====== Texto
Por Alina Marrero
Para Fundación Nacional para la Cultura Popular
Si fuéramos a resumir la calidad de la obra Ermelinda del dramaturgo puertorriqueño Angel Amaro y el montaje que vimos el pasado sábado, lo haríamos con la palabra sinceridad.
Conocemos el teatro de Angel Amaro desde los últimos dos años en la década de 1970. Estuvimos en el estreno de su

obra, “El Gólgota de Hierro”, en el Ateneo Puertorriqueño, en 1978. Desde esos momentos supimos que el autor estaba comprometido con las realidades en su entorno social y los efectos de las mismas en sus personajes.
Después, surgió su personaje Pelusín, y con éste llegaron unas cuentas propuestas de teatro infantil. Desde “El Gólgota de Hierro”, Angel Amaro, quien pertenece a la generación dramatúrgica de la década de 1980, la Nueva Dramaturgía Puertorriqueña, ha estado activo en las distintas facetas del teatro, como maestro, director, actor, escritor y dramaturgo, y hemos seguido su trabajo.
============
====== Registros seleccionados
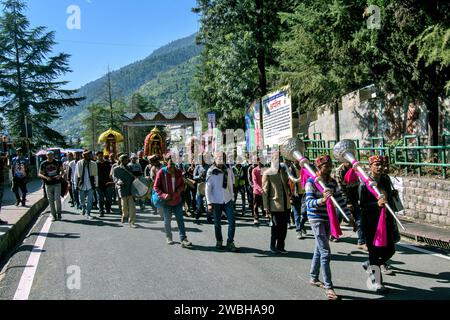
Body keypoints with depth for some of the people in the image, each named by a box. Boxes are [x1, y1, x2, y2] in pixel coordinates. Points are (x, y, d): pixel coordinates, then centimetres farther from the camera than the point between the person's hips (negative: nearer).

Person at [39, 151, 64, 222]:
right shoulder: (43, 164, 3)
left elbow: (62, 171, 10)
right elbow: (39, 174, 4)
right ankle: (53, 215, 13)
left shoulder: (58, 162, 3)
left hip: (57, 184, -1)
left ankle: (59, 213, 9)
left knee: (57, 199, -9)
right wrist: (46, 177, -14)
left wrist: (59, 175, -12)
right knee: (51, 200, 4)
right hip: (48, 184, 1)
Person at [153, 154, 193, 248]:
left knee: (180, 220, -1)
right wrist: (164, 195, -20)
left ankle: (183, 239, 0)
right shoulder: (161, 172, -10)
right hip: (166, 202, -2)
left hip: (177, 200, 3)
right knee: (167, 221, 12)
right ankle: (169, 237, 31)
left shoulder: (178, 172, 0)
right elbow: (156, 187, -7)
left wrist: (178, 192, -11)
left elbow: (182, 184, 9)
============
Tarea a resolver: Copia completo, palabra por palabra, el texto de arriba sobre la obra Ermelinda.

Tu respuesta:
Por Alina Marrero
Para Fundación Nacional para la Cultura Popular
Si fuéramos a resumir la calidad de la obra Ermelinda del dramaturgo puertorriqueño Angel Amaro y el montaje que vimos el pasado sábado, lo haríamos con la palabra sinceridad.
Conocemos el teatro de Angel Amaro desde los últimos dos años en la década de 1970. Estuvimos en el estreno de su

obra, “El Gólgota de Hierro”, en el Ateneo Puertorriqueño, en 1978. Desde esos momentos supimos que el autor estaba comprometido con las realidades en su entorno social y los efectos de las mismas en sus personajes.
Después, surgió su personaje Pelusín, y con éste llegaron unas cuentas propuestas de teatro infantil. Desde “El Gólgota de Hierro”, Angel Amaro, quien pertenece a la generación dramatúrgica de la década de 1980, la Nueva Dramaturgía Puertorriqueña, ha estado activo en las distintas facetas del teatro, como maestro, director, actor, escritor y dramaturgo, y hemos seguido su trabajo.